それに答えが出るまで、どれほど掛かるか分からない状況で、常にそわそわハラハラしている訳にもいかない。どれだけ悩んだところで、日常は無常にも通り過ぎていくのだ。無理してでもいつも通り、日々をこなさねばならない。何事も無かったかのように社会生活を送る、それが人間のすべき事だった。
とは言え、勿論全く気にならない訳ではなく。時折、もう電話でもしてしまおうかと思う時もあるが、あの時の彼女の取り乱し方を思い出すと冷静になれる。あの時の彼女の様子は、未だガイの心に罪悪感と反省を植え付けた衝撃の出来事だった。時折思い出しては罪悪感に胸が痛くなるし、本当に酷い事をしたと首を垂れてしまう。
ガイは徐ろに窓の外に目をやった。高層階にある社長室の窓から見えるのは美しいミアレの街並みである。この地のどこかでセイカはいて、過ごしているのだと思うと、街ごと愛おしさが溢れて。だが彼女を考えるたびに物足りなさと寂しさを感じるのだ。
「…でも、セイカを傷付けたのは俺だから、…ちゃんと待ってあげなきゃ」
責任として、贖罪として。どれだけゆっくり、どれだけ時間が掛かってもガイはセイカを待つ事に決めたのだ。例えそれが三千年でも、フラエッテを探し続けたAZの様に、ガイも待ち続けるつもりだった。歳を取ったってきっと彼女なら変わらず可愛いと思えるのだろう。そんな自信があるからこそ、いつまでも待つと言い切れた。ガイはガイなりに、セイカに対して本当に真剣だったのだ。
(沢山考えた結果なら、俺はどんな言葉だって受け止めるし、セイカが望むなら罰だって受けるよ)
だから望むままに答えを選んで欲しい。セイカが後悔しないなら、どんな回答であっても俺は満足だからさなんて思いながら、ガイは伸びをして身体をほぐす。ただどんな答えだって受け入れるにしても、ガイの中の振られたくないという気持ちは全く別で。キャスターのついた椅子の背もたれに身体を預ければ、椅子はギッと音を立てて軋んだ。
「…セイカ」
今度は沢山の愛を持って彼女の名前を呼べたら。それに嬉しそうに笑って返してくれる人がいるなら、きっと途方もなく幸せな事だろう。

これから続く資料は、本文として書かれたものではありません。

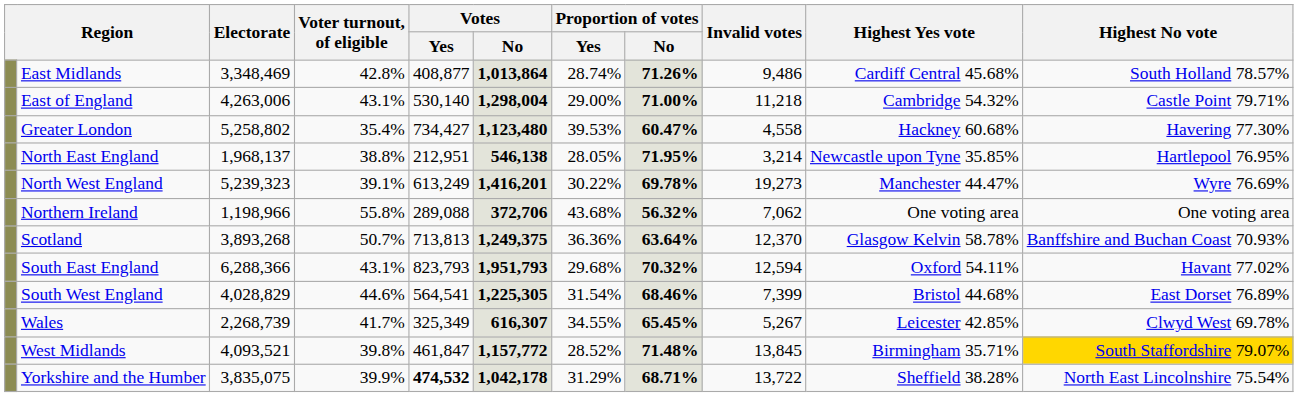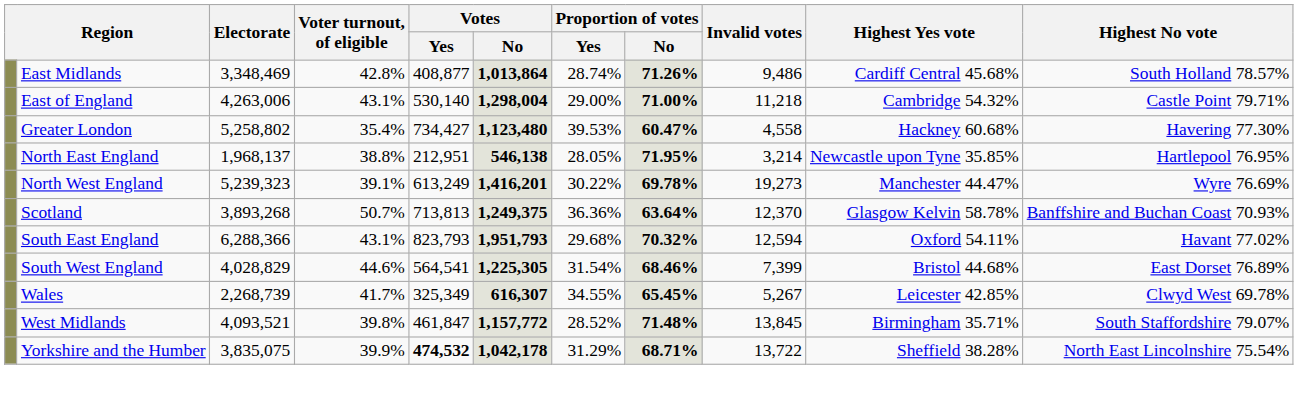- row: Northern Ireland | 1,198,966 | 55.8% | 289,088 | 372,706 | 43.68% | 56.32% | 7,062 | One voting area | One voting area
West Midlands | Highest No vote: gold background -> no background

彼女の名前を読んでみるけれど、返事など来るはずもない。それは誰にも聞かれる事なく、宙に溶けて何も無かったかの様に消える予定の言葉だったのだが。
「はい、ユカリですが、失礼いたしますわ」
あまりにも野暮な事この上ない返事にガイの心臓は跳ね上がって。凄い勢いで横を見れば見慣れたユカリのホログラムが立っていた。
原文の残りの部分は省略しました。